É a questão que vamos apreciar de seguida.
A informação onde é descrita a condição tem o seguinte teor:
“O processo está em condições de ser deferido e ser emitida a respectiva licença de construção condicionado:
(…)
Ao financiamento e execução do arruamento de acesso com 6 metros de largura e respectivo passeio com 2 metros de largura em calçada miúda de vidraço e lancil em calcário, nos termos estabelecidos no RIU – Regulamento de Infra-estruturas Urbanísticas” – fls. 86 do PA.
O despacho de deferimento veio a ser do seguinte teor:
“Deferido, nos termos das informações”
Pensamos que a condição só tem sentido se for reportada ao arruamento de acesso na extensão do prédio do requerente, como sustenta a Câmara Municipal da Figueira da Foz.
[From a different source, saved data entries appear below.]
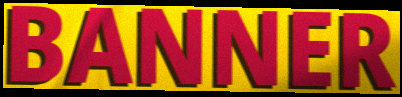
BANNER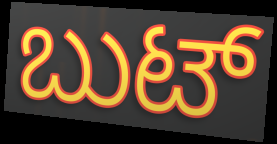
ಬುಟ್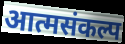
आत्मसंकल्पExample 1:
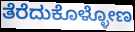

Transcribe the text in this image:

ತೆರೆದುಕೊಳ್ಳೋಣ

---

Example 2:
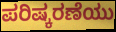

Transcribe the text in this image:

ಪರಿಷ್ಕರಣೆಯು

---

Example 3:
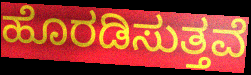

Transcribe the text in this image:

ಹೊರಡಿಸುತ್ತವೆ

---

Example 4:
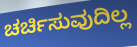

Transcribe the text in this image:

ಚರ್ಚಿಸುವುದಿಲ್ಲ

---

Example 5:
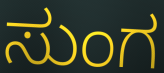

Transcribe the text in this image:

ಸುಂಗ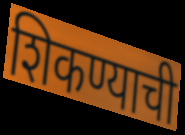
शिकण्याची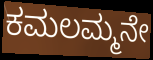
ಕಮಲಮ್ಮನೇ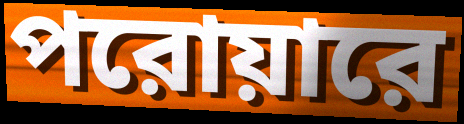
পরোয়ারেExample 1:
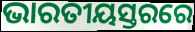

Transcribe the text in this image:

ଭାରତୀୟସ୍ତରରେ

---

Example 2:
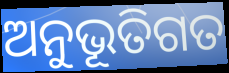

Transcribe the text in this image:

ଅନୁଭୂତିଗତ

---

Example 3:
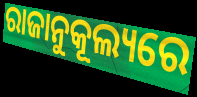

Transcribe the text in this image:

ରାଜାନୁକୂଲ୍ୟରେ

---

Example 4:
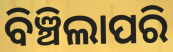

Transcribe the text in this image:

ବିଞ୍ଚିଲାପରି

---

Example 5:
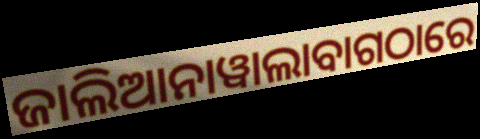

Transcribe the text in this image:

ଜାଲିଆନାୱାଲାବାଗଠାରେ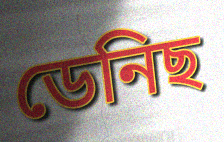
ডেনিছ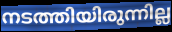
നടത്തിയിരുന്നില്ല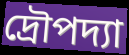
দ্রৌপদ্যা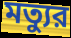
মত্যুর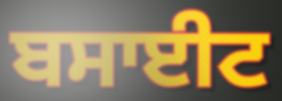
ਬਸਾਈਟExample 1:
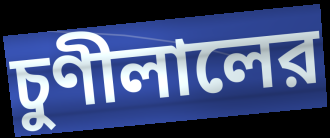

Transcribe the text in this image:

চুণীলালের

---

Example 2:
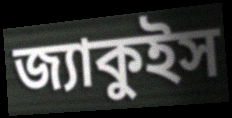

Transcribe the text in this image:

জ্যাকুইস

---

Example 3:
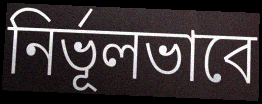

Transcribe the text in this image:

নির্ভূলভাবে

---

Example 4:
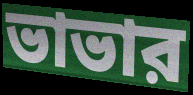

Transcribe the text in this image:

ভাভার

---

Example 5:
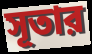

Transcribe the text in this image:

সূতারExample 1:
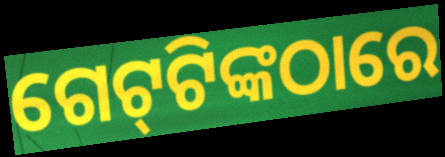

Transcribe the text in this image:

ଗେଟ୍‌ଟିଙ୍କଠାରେ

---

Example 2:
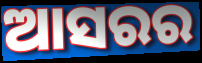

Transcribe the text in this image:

ଆସରର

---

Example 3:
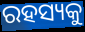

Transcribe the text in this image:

ରହସ୍ୟକୁ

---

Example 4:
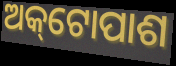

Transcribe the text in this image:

ଅକ୍‌ଟୋପାଶ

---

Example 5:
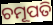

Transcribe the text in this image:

ଚମୂପତି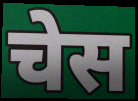
चेस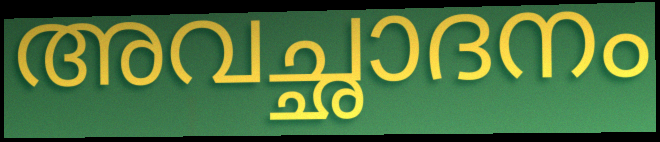
അവച്ഛാദനം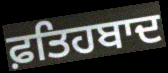
ਫ਼ਤਿਹਬਾਦ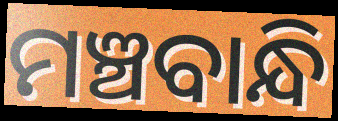
ମଞ୍ଚବାନ୍ଧି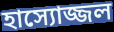
হাস্যোজ্জল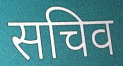
सचिव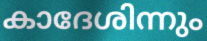
കാദേശിന്നുംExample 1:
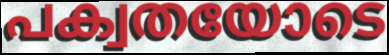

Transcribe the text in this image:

പക്വതയോടെ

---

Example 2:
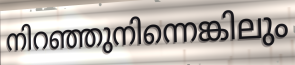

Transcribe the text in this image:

നിറഞ്ഞുനിന്നെങ്കിലും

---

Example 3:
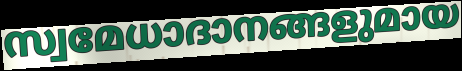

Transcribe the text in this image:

സ്വമേധാദാനങ്ങളുമായ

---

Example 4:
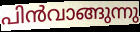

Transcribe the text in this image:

പിൻവാങ്ങുന്നു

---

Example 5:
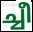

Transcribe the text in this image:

ച്ചീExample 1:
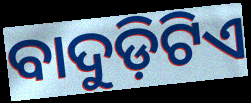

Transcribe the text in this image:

De outro modo a condição era ininteligível, pois não definia a extensão do arruamento a ser arranjado, cujo cumprimento nem sequer consta do processo.
Não há qualquer razão, nem a menor indicação, para supormos que o arruamento deva ser arranjado, por força daquela condição, em todo a sua extensão, só a norte, ou só a sul do prédio do requerente do licenciamento.
Acresce que impor ao requerente de um licenciamento um arranjo que implicava entrar nos terrenos de outras pessoas equivalia, em termos práticos, a uma expropriação, o que também não tinha qualquer justificação.
Julgamos, por isso, que a melhor leitura da condição imposta é a que a limita ao arruamento na parte em que faz fronteira com o terreno do requerente do licenciamento, pois só esta tem sentido: impor a alguém que ceda parte do seu terreno, e não terreno dos outros.
Esta interpretação encontra nas palavras da informação um mínimo de correspondência verbal, quando se refere ao “arruamento de acesso”. Esta expressão dá um suporte literal mínimo ao sentido acima recortado de restringir a obrigação imposta à parte do arruamento que dá acesso ao terreno do requerente do licenciamento, isto é, ao arruamento na parte em que confina com esse terreno.
Daí que a interpretação mais correcta da condição imposta seja a que limita a extensão do arranjo ao arruamento de acesso, na parte em que esse arruamento confina com o terreno do requerente do licenciamento.
Com esta interpretação o acto impugnado não tem qualquer erro nos pressupostos de facto, pois a condição pode ser cumprida sem invasão do terreno do vizinho.
Assim, nesta parte, a deliberação impugnada não sofre de qualquer vício.
3. Decisão
Face ao exposto os juízes da 1ª Secção do Supremo Tribunal Administrativo acordam em negar provimento ao recurso, embora a anulação do acto se mantenha apenas pelo vício acima referido.
Sem custas.
Lisboa, 7 de Junho de 2011- António Bento São Pedro (relator) – Fernanda Martins Xavier e Nunes – Jorge Manuel Lopes de Sousa.